As a medical doctor he felt he just wasn’t doing enough, he explained.
“There’s an openness to listening and a consideration of all alternatives that people have in a vulnerable moment of transition like serious illness,” he said. “And in this teaching moment what was I doing? I was doing no teaching and letting the moment go by.”
For decades Mr. Dacher has been sharing his wealth of knowledge, hosting free meditation classes at the Martha’s Vineyard Hospital to over 500 Islanders. The classes stopped during the pandemic but are starting up again on April 17 at the West Tisbury Library.
Mr. Dacher’s experience with meditating began in the 1970s, shortly after making his first visit to the Vineyard as a weekend emergency room doctor at the Martha’s Vineyard Hospital. He tried various meditation techniques, but it wasn’t until he spontaneously traveled to India with a colleague that he felt inspired to pursue the practice deeper.
He returned to India to study meditation for three or four months every year for the next 12 years.
“I thought, these people have what I’m looking for,” he said, reflecting on a visit to Dharamshala. “I needed this for myself and for my clients.”
Mr. Dacher relocated from Virginia to Aquinnah full-time in 1996 and now meditates every morning and teaches as much as he can, always beginning his classes with a lesson on the history and intention of meditation. He then conducts a guided meditation and ends the class answering questions.
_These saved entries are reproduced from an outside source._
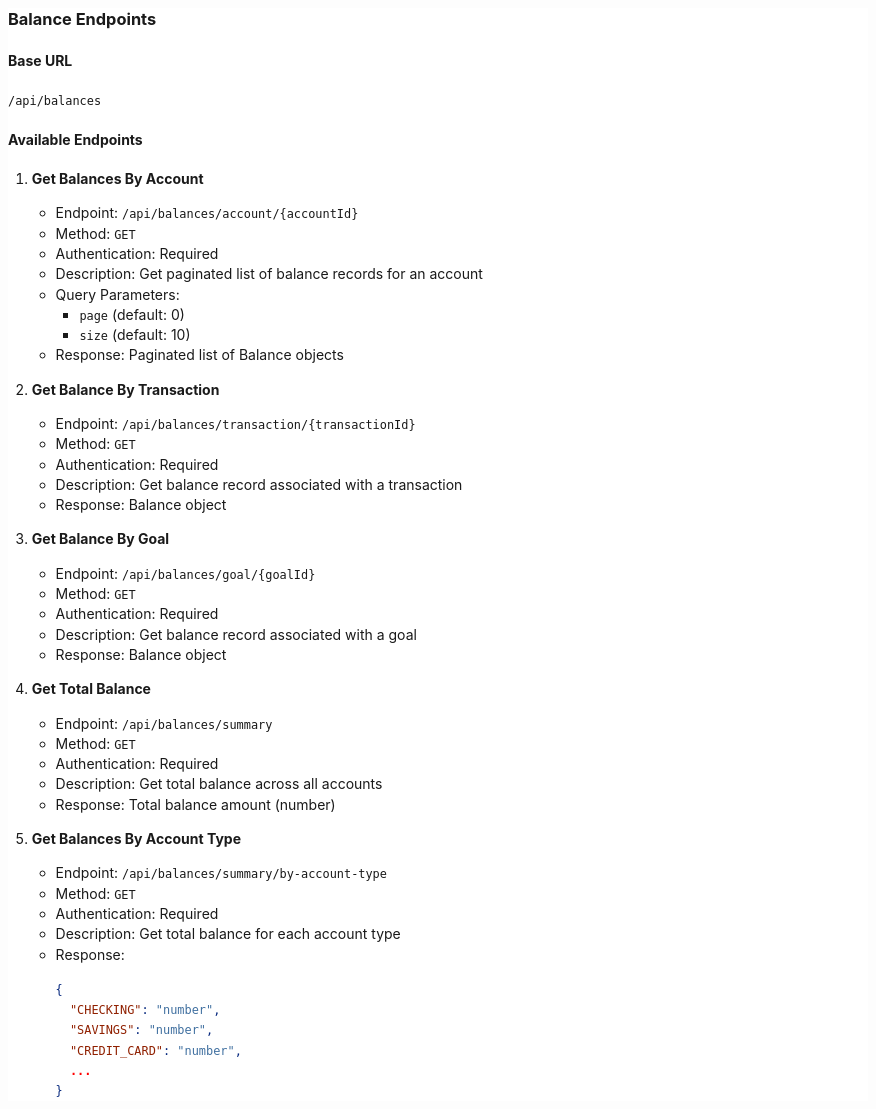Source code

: ### Balance Endpoints

#### Base URL
```
/api/balances
```

#### Available Endpoints

1. **Get Balances By Account**
   - Endpoint: `/api/balances/account/{accountId}`
   - Method: `GET`
   - Authentication: Required
   - Description: Get paginated list of balance records for an account
   - Query Parameters:
     - `page` (default: 0)
     - `size` (default: 10)
   - Response: Paginated list of Balance objects

2. **Get Balance By Transaction**
   - Endpoint: `/api/balances/transaction/{transactionId}`
   - Method: `GET`
   - Authentication: Required
   - Description: Get balance record associated with a transaction
   - Response: Balance object

3. **Get Balance By Goal**
   - Endpoint: `/api/balances/goal/{goalId}`
   - Method: `GET`
   - Authentication: Required
   - Description: Get balance record associated with a goal
   - Response: Balance object

4. **Get Total Balance**
   - Endpoint: `/api/balances/summary`
   - Method: `GET`
   - Authentication: Required
   - Description: Get total balance across all accounts
   - Response: Total balance amount (number)

5. **Get Balances By Account Type**
   - Endpoint: `/api/balances/summary/by-account-type`
   - Method: `GET`
   - Authentication: Required
   - Description: Get total balance for each account type
   - Response:
     ```json
     {
       "CHECKING": "number",
       "SAVINGS": "number",
       "CREDIT_CARD": "number",
       ...
     }
     ```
Classes are open to people of all ages, with a limit of 50 people per session.
The West Tisbury classes will meet for five Mondays, through May 22.
“Q and A is often the most useful because it allows people to talk about their difficulties and the problems they are having in meditation,” he said. “There’s always a solution for every problem and everybody’s problem is everybody else’s problem.”
Mr. Dacher also teaches private meditation lessons at his home, over Zoom or by phone, and has published several books on meditation and internal healing. His latest book, Meditation and Beyond, was published earlier this year and features 29 essays and 10 complementary audio meditation lessons meant to teach readers and listeners to “quiet the overactive mind.”
“When you meditate long enough it really weaves itself very subtly into your life,” he said. “Everything just sort of becomes quieter and easier.”
But meditation is not as simple as it looks, he added. Often the most challenging part is making the practice a habit. People have morning rituals like brushing their teeth, he said, but people rarely tend to their messy minds.
“It’s culturally trained in us to just go to work with [a messy mind] and meet people with it and spend time with loved ones in that way,” he said.
After a three-year break from teaching during the pandemic, he is ready to spend time with fellow Islanders nurturing their inner selves.
“One’s life really changes around it,” he said.